Iron oxidation kinetics for H2 and CO production via chemical looping

Solar driven production of fuels by means of an intermediate reactive metal for species splitting has provided a practical and potentially efficient pathway for disassociating molecules at significantly lower thermal energies. The fuels of interest are of or derive from the separation of oxygen from H2O and CO2 to form hydrogen and carbon monoxide, respectively. The following study focuses on iron oxidation through water and CO2 splitting to explore the fundamental reaction kinetics and kinetic rates that are relevant to these processes.
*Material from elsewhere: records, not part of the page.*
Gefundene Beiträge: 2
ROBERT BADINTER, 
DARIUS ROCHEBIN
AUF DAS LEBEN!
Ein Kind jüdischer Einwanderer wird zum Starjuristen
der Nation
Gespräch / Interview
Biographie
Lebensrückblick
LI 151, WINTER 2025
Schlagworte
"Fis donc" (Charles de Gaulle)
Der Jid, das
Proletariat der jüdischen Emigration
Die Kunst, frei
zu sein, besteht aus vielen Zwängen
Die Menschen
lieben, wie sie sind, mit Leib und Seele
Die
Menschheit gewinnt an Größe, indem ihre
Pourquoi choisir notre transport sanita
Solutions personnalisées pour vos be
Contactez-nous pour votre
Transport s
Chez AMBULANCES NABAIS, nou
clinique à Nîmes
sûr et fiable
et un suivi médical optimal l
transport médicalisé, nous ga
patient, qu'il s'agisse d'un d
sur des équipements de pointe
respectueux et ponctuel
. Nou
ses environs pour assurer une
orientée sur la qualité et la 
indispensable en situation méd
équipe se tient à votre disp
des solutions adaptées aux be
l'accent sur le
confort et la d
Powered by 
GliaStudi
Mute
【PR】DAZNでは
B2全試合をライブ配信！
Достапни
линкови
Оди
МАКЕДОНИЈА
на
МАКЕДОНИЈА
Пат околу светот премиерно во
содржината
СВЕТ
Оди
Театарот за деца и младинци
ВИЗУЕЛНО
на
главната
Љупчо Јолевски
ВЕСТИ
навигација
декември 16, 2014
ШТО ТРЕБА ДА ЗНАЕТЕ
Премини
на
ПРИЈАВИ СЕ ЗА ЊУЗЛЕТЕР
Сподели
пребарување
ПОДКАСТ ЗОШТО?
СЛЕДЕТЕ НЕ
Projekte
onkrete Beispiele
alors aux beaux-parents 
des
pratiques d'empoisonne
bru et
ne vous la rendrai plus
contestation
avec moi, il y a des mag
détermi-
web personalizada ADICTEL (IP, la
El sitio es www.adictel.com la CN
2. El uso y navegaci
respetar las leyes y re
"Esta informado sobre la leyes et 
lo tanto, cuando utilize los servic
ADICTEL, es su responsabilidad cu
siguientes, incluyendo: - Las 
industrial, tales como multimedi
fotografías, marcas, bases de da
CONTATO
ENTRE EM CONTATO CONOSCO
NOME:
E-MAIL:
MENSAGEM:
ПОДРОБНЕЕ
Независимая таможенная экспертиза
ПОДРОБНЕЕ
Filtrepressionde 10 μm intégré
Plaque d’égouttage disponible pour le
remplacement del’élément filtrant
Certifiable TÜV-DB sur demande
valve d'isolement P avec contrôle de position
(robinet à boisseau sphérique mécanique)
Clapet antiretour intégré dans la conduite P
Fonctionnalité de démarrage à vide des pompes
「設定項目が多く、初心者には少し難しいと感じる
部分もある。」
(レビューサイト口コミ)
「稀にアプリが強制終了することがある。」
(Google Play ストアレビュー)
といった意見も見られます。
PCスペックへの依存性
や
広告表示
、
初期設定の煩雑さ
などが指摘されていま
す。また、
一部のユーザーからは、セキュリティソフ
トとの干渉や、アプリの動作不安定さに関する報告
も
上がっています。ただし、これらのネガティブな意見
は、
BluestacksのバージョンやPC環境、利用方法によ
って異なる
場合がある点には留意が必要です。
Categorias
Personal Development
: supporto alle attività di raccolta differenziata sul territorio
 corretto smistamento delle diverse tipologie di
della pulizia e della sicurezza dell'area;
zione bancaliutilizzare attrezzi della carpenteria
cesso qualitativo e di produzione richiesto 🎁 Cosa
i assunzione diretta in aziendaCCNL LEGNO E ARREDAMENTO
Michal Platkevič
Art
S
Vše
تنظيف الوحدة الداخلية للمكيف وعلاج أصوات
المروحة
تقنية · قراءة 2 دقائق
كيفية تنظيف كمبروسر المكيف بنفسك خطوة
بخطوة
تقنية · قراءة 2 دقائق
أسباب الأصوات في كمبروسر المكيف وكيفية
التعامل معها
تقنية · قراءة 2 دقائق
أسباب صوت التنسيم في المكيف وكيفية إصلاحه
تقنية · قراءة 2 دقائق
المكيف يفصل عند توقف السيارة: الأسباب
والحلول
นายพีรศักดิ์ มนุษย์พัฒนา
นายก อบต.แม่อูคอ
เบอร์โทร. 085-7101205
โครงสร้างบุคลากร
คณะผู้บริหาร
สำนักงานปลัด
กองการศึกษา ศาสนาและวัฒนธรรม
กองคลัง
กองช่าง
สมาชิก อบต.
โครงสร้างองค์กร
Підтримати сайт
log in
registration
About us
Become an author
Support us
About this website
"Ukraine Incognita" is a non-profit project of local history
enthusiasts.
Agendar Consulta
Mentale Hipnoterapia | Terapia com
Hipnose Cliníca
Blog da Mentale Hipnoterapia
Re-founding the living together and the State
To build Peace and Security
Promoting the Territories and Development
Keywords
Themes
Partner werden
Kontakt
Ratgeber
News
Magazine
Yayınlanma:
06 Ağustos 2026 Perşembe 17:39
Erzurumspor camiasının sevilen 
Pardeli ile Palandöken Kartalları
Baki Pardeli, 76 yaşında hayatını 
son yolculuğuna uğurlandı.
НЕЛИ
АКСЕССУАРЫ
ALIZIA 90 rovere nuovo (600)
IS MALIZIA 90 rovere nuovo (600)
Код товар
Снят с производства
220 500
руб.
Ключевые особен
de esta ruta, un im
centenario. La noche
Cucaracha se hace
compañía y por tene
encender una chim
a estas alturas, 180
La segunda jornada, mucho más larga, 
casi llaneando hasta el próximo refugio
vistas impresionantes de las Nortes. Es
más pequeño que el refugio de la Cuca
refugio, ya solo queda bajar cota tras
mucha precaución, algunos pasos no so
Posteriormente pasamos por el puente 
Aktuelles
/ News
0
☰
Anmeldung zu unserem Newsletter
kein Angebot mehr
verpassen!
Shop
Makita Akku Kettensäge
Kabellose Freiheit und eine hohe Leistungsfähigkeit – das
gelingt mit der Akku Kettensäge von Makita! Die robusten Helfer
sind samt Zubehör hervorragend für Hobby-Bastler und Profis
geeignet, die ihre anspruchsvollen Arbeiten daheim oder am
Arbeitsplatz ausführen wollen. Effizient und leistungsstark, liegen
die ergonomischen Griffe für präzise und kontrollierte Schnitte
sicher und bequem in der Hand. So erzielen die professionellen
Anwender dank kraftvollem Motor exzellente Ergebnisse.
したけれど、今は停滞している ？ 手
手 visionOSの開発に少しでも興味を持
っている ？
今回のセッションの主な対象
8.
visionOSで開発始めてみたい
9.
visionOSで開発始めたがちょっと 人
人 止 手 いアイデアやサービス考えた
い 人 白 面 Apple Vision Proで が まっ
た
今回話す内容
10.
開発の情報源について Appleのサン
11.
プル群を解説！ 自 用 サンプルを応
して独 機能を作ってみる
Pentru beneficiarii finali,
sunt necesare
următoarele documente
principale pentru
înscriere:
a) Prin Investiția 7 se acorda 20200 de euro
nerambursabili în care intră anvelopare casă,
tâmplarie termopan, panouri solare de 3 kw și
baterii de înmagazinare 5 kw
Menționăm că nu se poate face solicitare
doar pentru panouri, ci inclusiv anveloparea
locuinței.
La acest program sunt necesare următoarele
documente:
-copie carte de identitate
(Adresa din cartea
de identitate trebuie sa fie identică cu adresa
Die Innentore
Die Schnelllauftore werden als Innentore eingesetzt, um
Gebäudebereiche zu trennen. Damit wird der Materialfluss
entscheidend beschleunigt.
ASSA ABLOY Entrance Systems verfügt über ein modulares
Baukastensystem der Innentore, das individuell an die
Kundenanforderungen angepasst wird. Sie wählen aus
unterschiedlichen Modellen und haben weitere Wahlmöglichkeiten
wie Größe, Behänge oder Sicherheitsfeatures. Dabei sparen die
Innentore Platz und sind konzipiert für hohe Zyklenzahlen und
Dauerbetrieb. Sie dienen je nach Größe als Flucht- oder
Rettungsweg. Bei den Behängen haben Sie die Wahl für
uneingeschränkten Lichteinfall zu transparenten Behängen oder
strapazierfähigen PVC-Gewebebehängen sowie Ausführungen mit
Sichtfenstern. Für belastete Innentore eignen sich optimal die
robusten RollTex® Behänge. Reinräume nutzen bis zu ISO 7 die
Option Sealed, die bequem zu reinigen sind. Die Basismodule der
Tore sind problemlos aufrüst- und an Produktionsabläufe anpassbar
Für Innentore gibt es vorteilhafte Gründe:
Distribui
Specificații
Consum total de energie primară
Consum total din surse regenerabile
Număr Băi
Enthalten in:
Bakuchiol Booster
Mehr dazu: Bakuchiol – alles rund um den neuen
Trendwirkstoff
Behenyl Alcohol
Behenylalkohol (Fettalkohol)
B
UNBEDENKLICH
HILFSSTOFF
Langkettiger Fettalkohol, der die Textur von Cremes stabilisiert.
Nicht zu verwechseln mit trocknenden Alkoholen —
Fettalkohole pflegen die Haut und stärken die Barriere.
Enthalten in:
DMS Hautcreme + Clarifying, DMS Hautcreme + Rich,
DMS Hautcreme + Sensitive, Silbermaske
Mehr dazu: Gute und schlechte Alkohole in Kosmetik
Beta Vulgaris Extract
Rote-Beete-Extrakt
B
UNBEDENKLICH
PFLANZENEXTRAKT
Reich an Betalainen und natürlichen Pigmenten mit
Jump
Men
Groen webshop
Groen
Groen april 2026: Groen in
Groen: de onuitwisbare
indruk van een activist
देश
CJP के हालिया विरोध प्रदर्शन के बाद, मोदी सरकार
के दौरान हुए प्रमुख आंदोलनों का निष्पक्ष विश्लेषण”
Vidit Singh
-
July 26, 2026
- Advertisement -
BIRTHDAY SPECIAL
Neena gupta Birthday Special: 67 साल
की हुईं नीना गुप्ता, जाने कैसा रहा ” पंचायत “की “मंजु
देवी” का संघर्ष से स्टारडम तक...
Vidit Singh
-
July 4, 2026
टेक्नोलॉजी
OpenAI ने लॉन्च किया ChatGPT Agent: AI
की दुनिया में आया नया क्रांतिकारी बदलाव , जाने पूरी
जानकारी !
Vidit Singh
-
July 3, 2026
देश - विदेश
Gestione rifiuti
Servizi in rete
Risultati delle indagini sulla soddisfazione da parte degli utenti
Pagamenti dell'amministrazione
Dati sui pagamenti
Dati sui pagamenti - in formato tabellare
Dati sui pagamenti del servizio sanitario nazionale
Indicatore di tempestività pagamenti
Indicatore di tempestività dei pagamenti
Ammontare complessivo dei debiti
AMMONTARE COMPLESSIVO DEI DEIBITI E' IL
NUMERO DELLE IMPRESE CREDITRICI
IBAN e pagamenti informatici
In order to properly characterize the reactive metal potential and to optimize a scaled-up solar reactor system, a monolith-based laboratory reactor was implemented to investigate reaction temperatures over a range from 990 to 1400 K. The presence of a single, solid monolith as a reacting surface allowed for a limitation in mass transport effects in order to monitor kinetically driven reaction steps. The formation of oxide layers on the iron monoliths followed Cabrera-Mott models for oxidation of metals with kinetic rates being measured using real-time mass spectrometry to calculate kinetic constants and estimate oxide layer thicknesses. Activation energies of 47.3 kJ/mol and 32.8 kJ/mol were found for water-splitting and CO2 splitting, respectively, and the conclusions of the independent oxidation reactions where applied to experimental results for syngas (H2-CO) production to explore ideal process characteristics.